On another note, I'm of the increasingly-strong belief that patent suits should be deemed automatically dismissed if the "infringement" is a response to either an inability or unwillingness of the patent holder to actually use that patent productively (i.e. produce something using that patent). In this case, if the original manufacturer is out of stock, 3D printing replacements should be fair game. Likewise, if we don't have enough testing kits, making and distributing more should be fair game.
This part seems less than optimally ethical. If it's a choice between helping other hospitals to save lives and to avoid additional legal liability, this seems like a good hill to go bankrupt on.
But...if someone slipped the file to me I wouldn't publish it either. So I can't fault them for being as faulty as me.
If companies who suddenly find themselves in a strategic position don't get what they need to do, then the Government needs to take control using emergency powers, and use any available production capacity in the country to ramp up production, fast.
We'll also need to do many other things. We should adopt a wartime mentality, focus on solving the problems at hand, and stop wasting time. At least in Italy they get this now.
The system itself is broken and should be abolished, as has been long and well argued.
The rules are basically if lives are in danger, anything goes.
There is a captive market here and the seller can sell at any price they want and make any markup they want because they can. There are some very honourable people and companies who do not price gouge in the field. But it seems that these are a very small minority.

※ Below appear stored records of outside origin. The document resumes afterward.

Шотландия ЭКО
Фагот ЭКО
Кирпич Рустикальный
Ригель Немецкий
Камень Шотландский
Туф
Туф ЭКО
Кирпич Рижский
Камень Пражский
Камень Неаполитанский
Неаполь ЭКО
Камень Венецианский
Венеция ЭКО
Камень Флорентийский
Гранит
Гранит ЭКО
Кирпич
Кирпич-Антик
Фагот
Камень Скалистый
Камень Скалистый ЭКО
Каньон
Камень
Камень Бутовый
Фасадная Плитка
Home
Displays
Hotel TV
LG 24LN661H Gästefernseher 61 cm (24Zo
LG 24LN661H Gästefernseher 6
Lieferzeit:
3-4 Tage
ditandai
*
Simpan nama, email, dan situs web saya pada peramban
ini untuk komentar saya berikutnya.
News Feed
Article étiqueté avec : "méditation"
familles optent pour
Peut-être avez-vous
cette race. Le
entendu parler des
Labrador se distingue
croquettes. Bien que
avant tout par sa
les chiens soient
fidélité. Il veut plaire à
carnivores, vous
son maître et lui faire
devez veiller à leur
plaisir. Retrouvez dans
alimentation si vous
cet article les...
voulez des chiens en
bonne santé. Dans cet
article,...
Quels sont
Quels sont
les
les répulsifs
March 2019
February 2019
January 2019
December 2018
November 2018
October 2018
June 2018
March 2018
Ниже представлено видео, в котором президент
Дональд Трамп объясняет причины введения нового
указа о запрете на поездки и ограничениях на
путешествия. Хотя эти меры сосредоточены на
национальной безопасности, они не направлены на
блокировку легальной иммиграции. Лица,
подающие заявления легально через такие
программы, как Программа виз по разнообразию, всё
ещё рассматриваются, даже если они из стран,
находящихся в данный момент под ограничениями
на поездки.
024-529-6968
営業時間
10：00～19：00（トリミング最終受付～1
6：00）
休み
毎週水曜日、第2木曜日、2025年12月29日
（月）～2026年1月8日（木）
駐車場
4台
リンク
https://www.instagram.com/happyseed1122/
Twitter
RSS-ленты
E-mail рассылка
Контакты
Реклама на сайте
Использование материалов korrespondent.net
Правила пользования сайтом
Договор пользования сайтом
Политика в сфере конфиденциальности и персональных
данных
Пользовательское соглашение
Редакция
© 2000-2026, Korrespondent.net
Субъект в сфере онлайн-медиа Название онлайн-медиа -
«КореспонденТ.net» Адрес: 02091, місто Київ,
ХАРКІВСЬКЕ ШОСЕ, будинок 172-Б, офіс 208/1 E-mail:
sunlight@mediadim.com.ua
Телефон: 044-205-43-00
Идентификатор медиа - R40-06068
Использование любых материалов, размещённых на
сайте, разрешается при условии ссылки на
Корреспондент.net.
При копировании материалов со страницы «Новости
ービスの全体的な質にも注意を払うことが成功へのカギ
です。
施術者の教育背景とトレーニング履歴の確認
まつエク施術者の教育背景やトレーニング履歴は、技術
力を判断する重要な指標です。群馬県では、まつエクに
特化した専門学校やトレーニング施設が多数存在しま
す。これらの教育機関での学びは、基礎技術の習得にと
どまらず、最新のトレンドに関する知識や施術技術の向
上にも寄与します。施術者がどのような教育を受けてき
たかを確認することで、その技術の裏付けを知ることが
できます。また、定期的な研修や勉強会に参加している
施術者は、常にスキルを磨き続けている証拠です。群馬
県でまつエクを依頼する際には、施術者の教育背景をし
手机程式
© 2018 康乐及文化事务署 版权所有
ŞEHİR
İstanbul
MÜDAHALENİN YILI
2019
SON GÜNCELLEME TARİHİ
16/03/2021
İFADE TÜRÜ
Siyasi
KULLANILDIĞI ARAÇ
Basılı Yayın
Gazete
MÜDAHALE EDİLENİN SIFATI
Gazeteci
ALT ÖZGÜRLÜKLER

Now mind you, this kind of price gouging occurs anywhere there is a captive market. But some industries are more susceptible to it than others.
[1] https://craphound.com/overclocked/Cory_Doctorow_-_Overclocke....
[2] E-book download: https://www.gutenberg.org/ebooks/19000
Their is no way this valve cost $11,000. A quick google search for PEEP valves for respirators sow that they sell for a few dollars, 20 at most.
It seems unlikely that any company would sue in such circumstances, it would be a PR nightmare.
If the story was true prices would most likely be listed in euros.
When this 3d printed valves story appeared a few days ago those exact figures were cited on Reddit as a joke.
How they ended up presented as "Facts" on TheVerge is anyone's guess.